If there is one topic which always gets discussed whenever farmers get together, it is the weather. When I was a youngster, I can remember the gatherings in the agent offices of local rural elevators.

If there is one topic which always gets discussed whenever farmers get together, it is the weather.

When I was a youngster, I can remember the gatherings in the agent offices of local rural elevators. Farmers waiting their turn to deliver a load of grain would 'hang-out' over coffee and talk yields and weather.

If the conversation lasted long enough, generally winter deliveries when time was less rushed than at harvest, talk might include the Montreal Canadiens and Toronto Maple Leafs, or the local Ramblers, the senior team in nearby Tisdale, but weather was always first up as topic.

In most farm houses the first thing that happens after crawling out of bed in the morning is a trip to the kitchen where it is a 50/50 scenario whether the coffee pot is turned on first, or the radio to hear a weather forecast.

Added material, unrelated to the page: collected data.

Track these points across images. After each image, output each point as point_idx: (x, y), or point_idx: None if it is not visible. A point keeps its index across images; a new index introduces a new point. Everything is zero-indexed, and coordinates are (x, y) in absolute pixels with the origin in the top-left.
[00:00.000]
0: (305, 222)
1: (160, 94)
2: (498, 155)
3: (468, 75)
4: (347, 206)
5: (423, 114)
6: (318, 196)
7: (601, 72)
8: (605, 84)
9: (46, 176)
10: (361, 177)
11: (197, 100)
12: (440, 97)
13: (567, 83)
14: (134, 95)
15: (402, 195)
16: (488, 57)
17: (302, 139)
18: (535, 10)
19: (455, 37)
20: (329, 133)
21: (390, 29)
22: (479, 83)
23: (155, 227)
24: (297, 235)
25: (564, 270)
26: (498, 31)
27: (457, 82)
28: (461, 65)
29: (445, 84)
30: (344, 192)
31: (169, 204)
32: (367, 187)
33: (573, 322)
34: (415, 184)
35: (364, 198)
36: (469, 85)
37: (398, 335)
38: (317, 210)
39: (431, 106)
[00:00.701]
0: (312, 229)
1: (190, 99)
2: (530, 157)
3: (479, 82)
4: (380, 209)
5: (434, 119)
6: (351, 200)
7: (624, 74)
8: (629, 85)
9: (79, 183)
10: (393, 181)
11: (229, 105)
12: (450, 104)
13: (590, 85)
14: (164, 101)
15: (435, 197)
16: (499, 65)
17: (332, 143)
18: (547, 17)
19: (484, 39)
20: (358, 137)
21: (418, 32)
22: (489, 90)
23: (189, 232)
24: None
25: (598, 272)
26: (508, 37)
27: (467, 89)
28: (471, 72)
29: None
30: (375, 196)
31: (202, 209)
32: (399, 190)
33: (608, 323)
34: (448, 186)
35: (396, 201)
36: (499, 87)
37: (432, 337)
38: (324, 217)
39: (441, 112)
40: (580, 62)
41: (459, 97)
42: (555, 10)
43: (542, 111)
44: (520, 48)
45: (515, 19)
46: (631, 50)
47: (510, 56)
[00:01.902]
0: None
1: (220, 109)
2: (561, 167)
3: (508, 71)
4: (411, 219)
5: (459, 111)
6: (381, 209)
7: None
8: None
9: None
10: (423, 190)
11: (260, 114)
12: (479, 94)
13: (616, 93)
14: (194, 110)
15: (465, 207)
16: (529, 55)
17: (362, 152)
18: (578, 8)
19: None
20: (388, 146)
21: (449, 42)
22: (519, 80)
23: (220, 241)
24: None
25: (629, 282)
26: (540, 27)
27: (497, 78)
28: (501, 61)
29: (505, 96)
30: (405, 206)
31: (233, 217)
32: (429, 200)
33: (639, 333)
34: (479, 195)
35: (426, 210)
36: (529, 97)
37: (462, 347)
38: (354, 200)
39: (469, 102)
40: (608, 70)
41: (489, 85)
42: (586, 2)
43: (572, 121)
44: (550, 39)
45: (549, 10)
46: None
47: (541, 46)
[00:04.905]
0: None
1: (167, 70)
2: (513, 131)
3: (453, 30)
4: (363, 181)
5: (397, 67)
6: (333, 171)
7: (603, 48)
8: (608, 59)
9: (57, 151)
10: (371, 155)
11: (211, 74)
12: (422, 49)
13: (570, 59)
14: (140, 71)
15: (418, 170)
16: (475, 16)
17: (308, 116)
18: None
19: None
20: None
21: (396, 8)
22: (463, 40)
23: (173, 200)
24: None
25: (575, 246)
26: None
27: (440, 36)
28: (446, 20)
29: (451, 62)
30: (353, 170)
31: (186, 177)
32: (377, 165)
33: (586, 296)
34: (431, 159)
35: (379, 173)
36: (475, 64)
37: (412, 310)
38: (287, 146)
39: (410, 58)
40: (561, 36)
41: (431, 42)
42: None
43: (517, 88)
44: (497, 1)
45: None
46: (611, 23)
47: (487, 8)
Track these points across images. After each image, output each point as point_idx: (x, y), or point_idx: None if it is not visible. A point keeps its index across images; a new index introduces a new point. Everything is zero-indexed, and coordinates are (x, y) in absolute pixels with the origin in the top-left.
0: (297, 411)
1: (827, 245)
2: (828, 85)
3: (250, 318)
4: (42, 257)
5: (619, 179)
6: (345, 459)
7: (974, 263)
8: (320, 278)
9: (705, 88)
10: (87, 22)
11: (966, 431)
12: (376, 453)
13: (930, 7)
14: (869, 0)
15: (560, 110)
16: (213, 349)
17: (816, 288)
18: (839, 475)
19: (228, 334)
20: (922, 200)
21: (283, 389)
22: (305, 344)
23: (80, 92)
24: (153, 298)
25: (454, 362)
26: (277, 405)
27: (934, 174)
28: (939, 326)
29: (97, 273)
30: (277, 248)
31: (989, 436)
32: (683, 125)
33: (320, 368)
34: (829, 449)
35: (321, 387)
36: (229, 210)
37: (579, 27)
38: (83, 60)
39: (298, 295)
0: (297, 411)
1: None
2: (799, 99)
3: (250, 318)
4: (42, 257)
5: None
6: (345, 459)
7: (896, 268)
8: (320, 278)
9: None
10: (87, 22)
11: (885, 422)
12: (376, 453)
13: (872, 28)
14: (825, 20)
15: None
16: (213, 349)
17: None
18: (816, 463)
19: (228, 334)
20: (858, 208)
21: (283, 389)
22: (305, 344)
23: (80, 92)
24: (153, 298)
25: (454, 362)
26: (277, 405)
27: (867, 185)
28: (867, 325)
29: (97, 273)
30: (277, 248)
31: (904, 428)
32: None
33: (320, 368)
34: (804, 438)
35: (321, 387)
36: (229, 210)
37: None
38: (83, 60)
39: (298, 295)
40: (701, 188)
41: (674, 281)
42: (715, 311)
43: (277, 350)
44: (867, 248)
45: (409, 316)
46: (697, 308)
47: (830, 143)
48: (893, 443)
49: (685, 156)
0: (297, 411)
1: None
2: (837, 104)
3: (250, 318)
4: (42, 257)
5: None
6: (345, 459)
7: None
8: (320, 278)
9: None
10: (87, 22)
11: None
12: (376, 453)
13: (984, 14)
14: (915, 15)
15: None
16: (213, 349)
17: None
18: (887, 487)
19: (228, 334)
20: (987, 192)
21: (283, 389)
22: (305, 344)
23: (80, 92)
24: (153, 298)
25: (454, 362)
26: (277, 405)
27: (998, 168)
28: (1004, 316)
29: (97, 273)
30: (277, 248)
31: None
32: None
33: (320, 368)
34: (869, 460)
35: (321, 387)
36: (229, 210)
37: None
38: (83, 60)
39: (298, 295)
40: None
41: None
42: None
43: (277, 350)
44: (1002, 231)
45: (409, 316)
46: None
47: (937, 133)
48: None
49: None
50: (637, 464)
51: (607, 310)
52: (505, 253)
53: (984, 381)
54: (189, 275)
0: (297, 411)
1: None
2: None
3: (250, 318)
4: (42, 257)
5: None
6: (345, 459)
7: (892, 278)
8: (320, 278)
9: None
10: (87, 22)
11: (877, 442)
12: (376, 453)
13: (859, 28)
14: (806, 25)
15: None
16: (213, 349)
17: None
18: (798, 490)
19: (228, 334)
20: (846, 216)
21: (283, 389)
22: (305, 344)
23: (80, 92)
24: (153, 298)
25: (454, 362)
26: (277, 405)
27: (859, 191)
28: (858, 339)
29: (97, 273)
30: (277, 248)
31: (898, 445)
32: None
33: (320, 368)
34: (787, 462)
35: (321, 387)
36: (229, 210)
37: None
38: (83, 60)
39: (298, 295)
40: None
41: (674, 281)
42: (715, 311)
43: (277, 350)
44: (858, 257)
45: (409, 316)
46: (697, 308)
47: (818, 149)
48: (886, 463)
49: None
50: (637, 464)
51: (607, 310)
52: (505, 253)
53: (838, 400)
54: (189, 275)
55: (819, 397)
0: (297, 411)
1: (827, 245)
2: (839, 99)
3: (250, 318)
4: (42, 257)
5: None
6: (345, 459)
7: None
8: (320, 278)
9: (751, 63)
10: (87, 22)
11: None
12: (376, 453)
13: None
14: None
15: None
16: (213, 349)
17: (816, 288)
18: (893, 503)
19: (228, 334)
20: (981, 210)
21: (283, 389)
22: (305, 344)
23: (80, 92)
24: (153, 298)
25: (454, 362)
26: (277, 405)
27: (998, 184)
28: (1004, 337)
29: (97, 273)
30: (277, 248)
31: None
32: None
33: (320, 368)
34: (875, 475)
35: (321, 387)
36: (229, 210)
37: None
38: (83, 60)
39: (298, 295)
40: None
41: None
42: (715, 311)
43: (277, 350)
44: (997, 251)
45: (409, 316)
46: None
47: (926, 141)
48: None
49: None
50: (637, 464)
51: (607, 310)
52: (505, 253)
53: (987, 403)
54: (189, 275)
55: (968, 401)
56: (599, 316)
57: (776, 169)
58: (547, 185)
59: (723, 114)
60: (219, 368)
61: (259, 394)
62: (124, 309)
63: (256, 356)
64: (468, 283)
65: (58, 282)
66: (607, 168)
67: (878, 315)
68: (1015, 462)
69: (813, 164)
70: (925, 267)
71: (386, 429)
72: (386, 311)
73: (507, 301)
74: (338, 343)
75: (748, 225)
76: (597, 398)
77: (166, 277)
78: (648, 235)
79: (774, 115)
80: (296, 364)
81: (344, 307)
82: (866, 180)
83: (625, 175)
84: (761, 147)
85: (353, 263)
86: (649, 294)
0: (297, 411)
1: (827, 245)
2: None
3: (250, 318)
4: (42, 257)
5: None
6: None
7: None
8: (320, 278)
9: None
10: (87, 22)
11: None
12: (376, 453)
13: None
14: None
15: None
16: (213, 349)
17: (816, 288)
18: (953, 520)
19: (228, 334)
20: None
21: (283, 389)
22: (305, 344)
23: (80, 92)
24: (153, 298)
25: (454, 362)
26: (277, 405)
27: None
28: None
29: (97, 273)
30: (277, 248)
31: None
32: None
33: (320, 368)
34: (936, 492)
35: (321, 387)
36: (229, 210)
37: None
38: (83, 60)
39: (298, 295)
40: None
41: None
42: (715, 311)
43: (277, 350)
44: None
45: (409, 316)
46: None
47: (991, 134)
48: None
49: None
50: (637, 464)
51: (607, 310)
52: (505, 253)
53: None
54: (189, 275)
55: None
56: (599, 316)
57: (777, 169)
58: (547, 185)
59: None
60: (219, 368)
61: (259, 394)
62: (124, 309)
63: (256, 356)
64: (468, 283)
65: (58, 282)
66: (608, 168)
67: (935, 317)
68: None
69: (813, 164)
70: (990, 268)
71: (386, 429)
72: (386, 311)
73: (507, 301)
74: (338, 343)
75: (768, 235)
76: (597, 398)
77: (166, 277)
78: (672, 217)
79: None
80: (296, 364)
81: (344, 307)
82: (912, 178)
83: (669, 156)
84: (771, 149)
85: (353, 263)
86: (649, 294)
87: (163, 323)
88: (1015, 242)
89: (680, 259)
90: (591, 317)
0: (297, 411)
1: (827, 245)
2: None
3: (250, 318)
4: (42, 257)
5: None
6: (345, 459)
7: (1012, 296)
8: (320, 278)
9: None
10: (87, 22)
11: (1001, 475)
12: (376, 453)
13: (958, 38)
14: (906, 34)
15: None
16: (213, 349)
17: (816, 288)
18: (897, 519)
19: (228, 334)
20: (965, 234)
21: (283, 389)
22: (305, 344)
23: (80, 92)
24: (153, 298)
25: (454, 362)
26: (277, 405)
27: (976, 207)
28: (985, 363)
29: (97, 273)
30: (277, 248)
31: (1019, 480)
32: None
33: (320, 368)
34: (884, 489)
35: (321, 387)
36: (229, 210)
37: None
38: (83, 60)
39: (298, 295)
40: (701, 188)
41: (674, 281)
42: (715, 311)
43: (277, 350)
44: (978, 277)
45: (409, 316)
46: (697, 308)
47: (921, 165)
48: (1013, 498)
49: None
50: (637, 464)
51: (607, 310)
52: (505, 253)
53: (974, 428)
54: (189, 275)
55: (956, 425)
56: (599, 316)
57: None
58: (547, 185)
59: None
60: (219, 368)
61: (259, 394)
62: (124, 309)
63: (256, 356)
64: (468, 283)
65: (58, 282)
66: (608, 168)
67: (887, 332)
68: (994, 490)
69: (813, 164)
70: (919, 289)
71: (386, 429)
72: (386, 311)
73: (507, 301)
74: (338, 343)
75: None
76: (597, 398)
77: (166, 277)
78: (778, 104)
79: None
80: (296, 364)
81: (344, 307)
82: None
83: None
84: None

Such is the reality of a way of life where timely rains, untimely storms and frost, or day-after-day of extreme heat all have a direct impact on how much money the farm will generate in a given year.

In recent years talk, at least in the spring, has meant talk about rain.

The deluges which hit several communities hard on July 1, 2010, and the more general flooding of late June this year being the two biggest topics of conversation regarding weather long after the events themselves.

It now appears severe rain events are likely to be more the norm in the coming years, at least which is how larger weather influencing events on a global scale are being interpreted by some.

Evelyn Browning-Garriss, an historical climatologist and author of the Browning Newsletter, told the 2014 Oilseed & Grain Trade Summit the eastern Prairies are in for more rain.

According to a Western Producer article, "the new normal, which includes wet springs for Manitoba and eastern Saskatchewan, is the result of the Pacific Ocean being in a cool phase and the Atlantic Ocean being in a warm phase. Browning-Garriss said they're going to remain that way for a long, long time.

"The Pacific Decadal Oscillation, which operates in 50-year cycles, switched to the cool phase in 2006, while the Atlantic Multidecadal Oscillation, which turned hot in 1995, tends to stay in that phase for 40 years and then switch to the cool phase for 30 years.

"Browning-Garriss said prevailing western winds take cool air from the Pacific across the Prairies in spring, where it meets with hot and wet air from the Atlantic.

"The epicentre of that collision is near Manitoba's Red River Valley, which means at least another 20 years of excessively wet springs for the area."

Back on a Prairie farm it might be a little difficult to get one's head around the great oceans impacting weather here, or the idea the patterns are decades long.

But the bottom line does seem to be more rain ahead, and that means farmers will be under the gun to get crops planted, and under the threat of losing acres to flooding. While there is nothing farmers can do to change the weather, it will require some innovative thinking to deal with potentially years of wetter than normal springs.